Hmm, never thought of Revenge of the Sith as a cartoon. It does explain a lot of the shortcomings of the Prequels if you consider them cartoons.
Interesting you say that - when I last took a look at a PT movie, I started to think of them as a pseudo-animated-type offshoot of the SW universe (it's own thing, not 'in-universe' with the OT) and on those terms I actually for the first time did get over my Prequelophobia to some degree and enjoy them for what they are.
I realized that the core/root of my PT hatred is that I was supposed to actually believe - just as an example - that little moppet kid or whiny brooder teen literally grew up to become the Vader I saw in the OT. But when you think of it as this kind of animated universe, separate from the one that Han Solo and Chewy inhabit, that connection gets cut, and you can just view them on their own terms.

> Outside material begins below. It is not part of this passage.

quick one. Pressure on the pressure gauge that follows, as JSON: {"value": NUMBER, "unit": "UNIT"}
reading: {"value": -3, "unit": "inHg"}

I think the droid is the most interesting of the hero characters to me based on the trailers(although I do like jyn's rebel outfit), but the leap in technology is indeed a head scratcher. But meh...should fit right in with the blind stick fighting warrior, the trouser wearing graffiti victim baywatch patrol, and the friendly looking stormtroopers.

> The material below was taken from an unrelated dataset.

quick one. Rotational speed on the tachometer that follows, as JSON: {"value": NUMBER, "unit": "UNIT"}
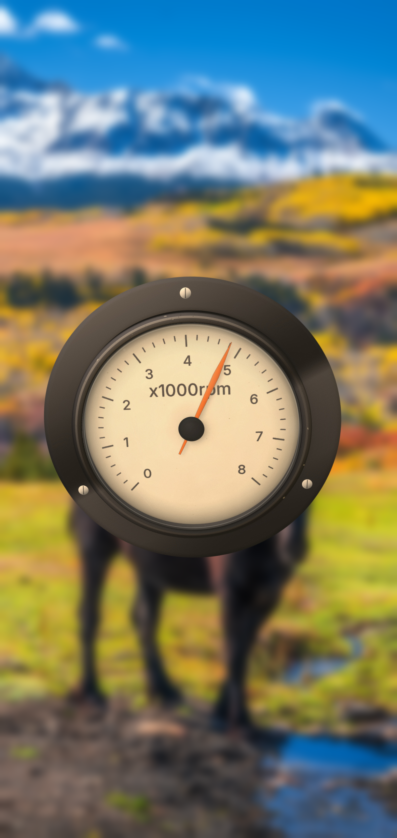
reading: {"value": 4800, "unit": "rpm"}
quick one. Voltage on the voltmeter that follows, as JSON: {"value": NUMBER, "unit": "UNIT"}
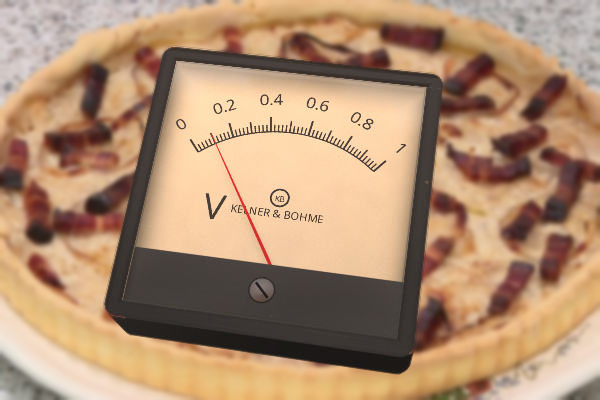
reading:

Yeah, again - I think if you view Rogue One as its own separate thing, as opposed to something that's being (I guess somewhat blasphemously
) marketed by Disney as literally a first act for ANH, then it's okay that robots can sprint.
That's how I've taken a liking to the HT Jedha patrol "sandie" - looking at it not as a ANH sandie, but as a variant of the sandie in its own mini-universe like a sandie from Rebels or something.
Bottom line is that for me, many of these retconned products - the PT, TFA, probably also RO - have in the end proven to be inferior to the OT as films and also in cultural resonance/significance (not the same as box office) and haven't or won't stand the test of time like the OT has, which is fine. But it's this ideology that says it's equivalent/equal to the OT simply because it has the same designs/locations and storylines grafted onto the OT. The OT spawned a brand, and like all brands, that brand has to live on with new products like RO, but it's your choice whether you buy into the marketing that it's a "continuation" or a "lead-up" to the classic storylines.
In a general sense, we have different kinds of studio filmmakers today than we did in the 1970's - pop-culture-as-sole-inspiration "brand interpreters" as opposed to risk-takers and iconoclasts, so the fact we end up with lavishly competent films that will be forgotten in a decade isn't surprising. But there is some wonderful stuff in that lavishness, so enjoy the running robots.